◆ **What is required**
Go through the records and show each line where the word "index" occurs.

◆ **Data to process**
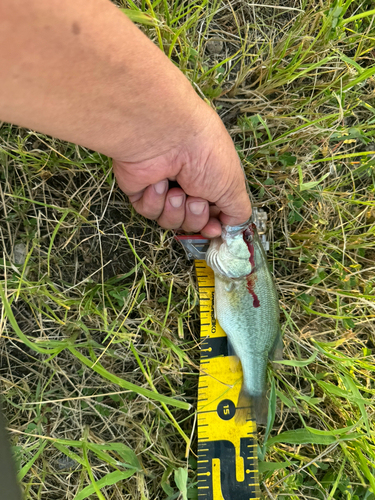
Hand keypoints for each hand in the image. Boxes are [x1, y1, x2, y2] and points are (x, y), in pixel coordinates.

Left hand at [113, 104, 250, 237]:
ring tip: (176, 192)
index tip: (213, 229)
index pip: (212, 215)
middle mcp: (187, 184)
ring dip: (175, 211)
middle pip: (191, 223)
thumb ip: (238, 212)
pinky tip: (158, 183)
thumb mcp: (233, 186)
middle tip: (195, 201)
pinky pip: (149, 212)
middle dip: (195, 217)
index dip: (212, 226)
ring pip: (170, 221)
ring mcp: (163, 188)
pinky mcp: (140, 190)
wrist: (167, 137)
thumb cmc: (205, 154)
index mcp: (211, 180)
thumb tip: (233, 227)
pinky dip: (155, 202)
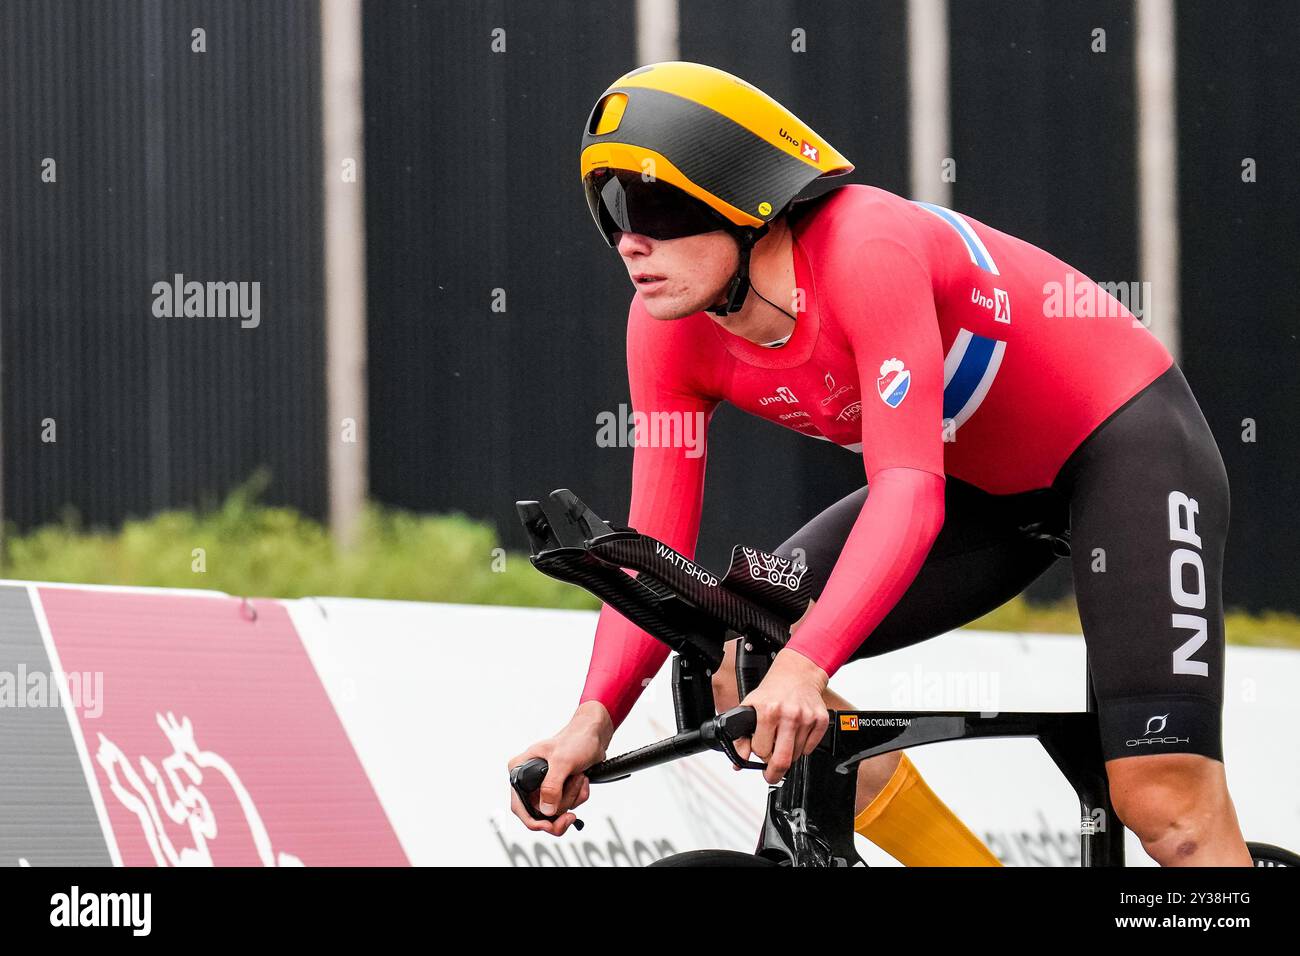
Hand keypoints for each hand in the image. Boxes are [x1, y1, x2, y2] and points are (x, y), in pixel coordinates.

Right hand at [507, 702, 611, 835]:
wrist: (594, 735)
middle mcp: (530, 781)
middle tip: (571, 811)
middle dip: (561, 805)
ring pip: (557, 810)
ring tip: (578, 776)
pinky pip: (569, 804)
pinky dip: (579, 795)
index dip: (533, 821)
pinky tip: (581, 778)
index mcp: (521, 771)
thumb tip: (546, 810)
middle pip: (540, 813)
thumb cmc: (576, 739)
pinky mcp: (559, 789)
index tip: (549, 825)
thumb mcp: (562, 761)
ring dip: (573, 796)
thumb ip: (552, 786)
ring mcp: (545, 786)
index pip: (519, 806)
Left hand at [735, 648, 829, 783]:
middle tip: (771, 774)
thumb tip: (739, 761)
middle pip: (783, 760)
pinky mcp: (821, 720)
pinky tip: (796, 734)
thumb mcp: (750, 707)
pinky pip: (810, 748)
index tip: (759, 751)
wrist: (797, 673)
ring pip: (796, 756)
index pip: (761, 751)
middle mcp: (789, 714)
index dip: (758, 753)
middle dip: (774, 773)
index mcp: (768, 711)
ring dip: (788, 754)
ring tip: (783, 739)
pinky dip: (802, 747)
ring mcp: (807, 718)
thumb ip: (741, 736)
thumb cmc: (773, 690)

◆ **Your solution**
index tip: (213, 229)
index pip: (212, 215)
index dip: (212, 226)
index mcp: (211, 180)
index dip: (533, 821)
index mcp: (521, 771)
index tip: (549, 825)
index pip: (519, 806)
index tip: (759, 751)
index pip: (761, 751)
index dip: (758, 753)
index mcp: (768, 711)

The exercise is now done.